Ровно через неделю после прогулки на Мадере, также в воскресенье, завидели мы разбросанные на далеком расстоянии по горизонту большие и небольшие острова. Одни из них, подальше, казались темно- синими, другие, поближе, бурыми массами. Самый близкий, Сант-Яго, лежал, как громадный ком красной глины. Мы подвигались всё ближе: масса обозначалась яснее, утесы отделялись один от другого, и весь рисунок острова очертился перед нами, когда мы милях в полутора бросили якорь. От Мадеры до островов Зеленого Мыса считается тысяча морских миль по меридиану. Это 1750 наших верст.
Направо утесы, налево утесы, между ними уходит в горы долина, оканчивающаяся песчаным берегом, в который хлещет бурун. У самого берега, слева от нас, виден пустой маленький островок, направо масса накиданных друг на друга утесов. По одному из них идет мощеная дорога кверху, в Порто-Прайя. Пониже дороги, ближе к морю, в ущелье скал кроется как будто трава — так кажется с корабля. На берегу, в одном углу под утесами, видно здание и шалаши. Остальной берег между скалами весь пустой, низменный, просто куча песку, и на нем растет тощий ряд кокосовых пальм. Как всё это, вместе взятое, печально, скудно, голо, опалено! Пальмы уныло повесили головы; никто нейдет искать под ними прохлады: они дают столько же тени, сколько метла.
Всё спит, всё немеет. Нужды нет, что вы в первый раз здесь, но вы видите, что это не временный отдых, награда деятельности, но покой мертвый, непробуждающийся, что картина эта никогда не меняется. На всем лежит печать сухости и беспощадного зноя. Приезжайте через год, вы, конечно, увидите тот же песок, те же пальмы счетом, валяющихся в песке негров и негритянок, те же шалаши, то же голубое небо с белым отблеском пламени, которое мертвит и жжет всё, что не прячется где-нибудь в ущелье, в тени утесов, когда нет дождя, а его не бывает здесь иногда по нескольку лет сряду. И это же солнце вызовет здесь жизнь из самого камня, когда тропический ливень хоть на несколько часов напоит землю. Ужасно это вечное безмолвие, вечное немение, вечный сон среди неизмеримой водяной пустыни. Бесконечные воды расстилаются здесь, как бесконечные пески той же Африки, через которые торопливо крадется караван, боясь, чтобы жажда не застигла его в безводном пространстве. Здесь торопливо скользит по глади вод судно, боясь штилей, а с ними и жажды, и голода. Пароход забросит немногие письма, возьмет другие и спешит пройти мимо обреченной на мертвый покой страны. А какие картины неба, моря! какие ночи! Пропадают эти втуне истраченные краски, это пролитое на голые скалы бесконечное тепло! Человек бежит из этого царства дремоты, которая сковывает энергию, ум, чувство и обращает всё живое в подобие камня. Я припоминал сказки об окаменелом царстве. Вот оно: придет богатырь, принесет труд, искусство, цивилизацию, разбудит и эту спящую от века красавицу-природу и даст ей жизнь. Время, кажется, недалеко. А теперь, глядя на эту безжизненность и безмолвие, ощущаешь что-то похожее на ужас или на тоску. Ничто не шевелится тут; всё молчит под блеском будто разгневанных небес. В море, о, в море совсем иначе говорит этот царственный покой сердцу! Горе жителям, когда нет дождя: они мрут с голода. Земля производит здесь кофе, хлопчатую бумагу, все южные плоды, рис, а в засуху только морскую соль, которая и составляет одну из главных статей здешней промышленности.

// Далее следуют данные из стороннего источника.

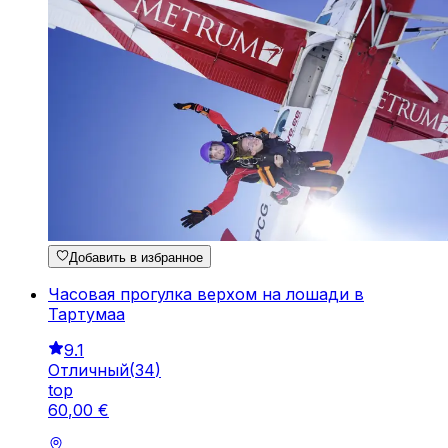
Добавить в избранное
Часовая прогулка верхом на лошади в
Тартумаа
9.1
Отличный
(
34
)
top
60
,
00
€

К нам приехал чиновник, негр, в форменном фраке, с галунами. Он, по обыкновению, осведомился о здоровье людей, потом об имени судна, о числе людей, о цели путешествия и всё это тщательно, но с большим трудом, с гримасами, записал в тетрадь. Я стоял подле него и смотрел, как он выводил каракули. Нелегко далась ему грамота.